If patience is a virtue, then the North Korean leader just might be a most
virtuous man. Even in his present infirm condition, he will prove himself a
most patient patient, biding his time as expectations for a diplomatic
breakthrough between the US and North Korea reach a fever pitch. While treating
the six-party talks as a perpetual multilateral forum for receiving economic
and political aid from five of the world's strongest and richest nations, the
North Korean leader will bait the new US administration with another act of
provocation, fully expecting a high-profile diplomatic overture in response.
Just as the US is vulnerable to North Korea's capability to proliferate nuclear
material or couple nuclear weapons with long-range missiles, so, too, is North
Korea vulnerable to Washington's capability to put pressure on Pyongyang's
international financial transactions and human rights violations.

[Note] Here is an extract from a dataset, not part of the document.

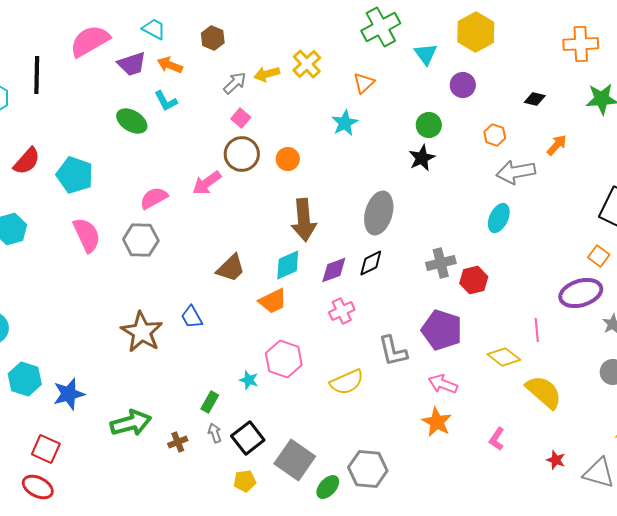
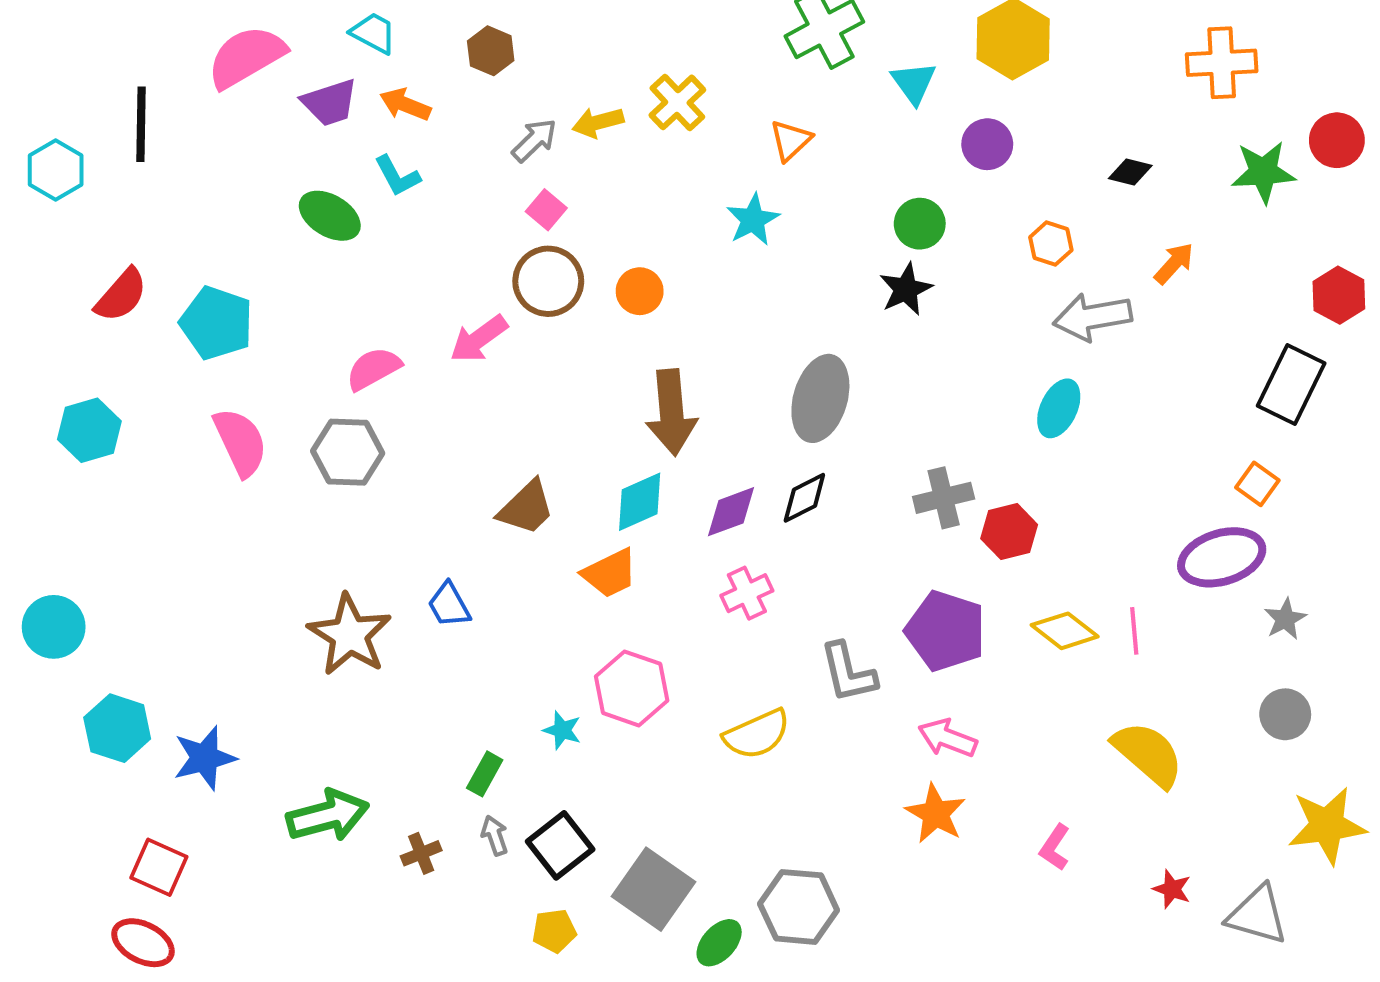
yellow diamond: (504, 357) -> (1065, 631), moved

Negotiations
for the sake of negotiation or diplomacy lacking a coercive element have all
proven futile over the past 15 years. For, as long as he can keep his own
mortality at bay, the North Korean leader enjoys an institutional advantage in
dealing with leaders who are bound by term limits and eager to carve out a
diplomatic legacy for themselves.
Patience is the key when it comes to negotiating with North Korea. The US has
always had in its diplomatic toolbox various useful implements like financial
sanctions, measures to prevent illicit activities and weapons proliferation,
freeze fuel oil delivery and unconditional aid, and human rights campaigns
through the international media in concert with other civilized nations of the
world, not to mention UN Resolutions 1695 and 1718. The ability to utilize them
in combination with diplomacy will determine the future of US policy toward
North Korea. As Pyongyang creates events calling for a US response, Washington
would do well to remember that it, too, can create events of its own making and
turn the tide in its own favor.
Sung-Yoon Lee is adjunct assistant professor of international politics at
The Fletcher School, Tufts University.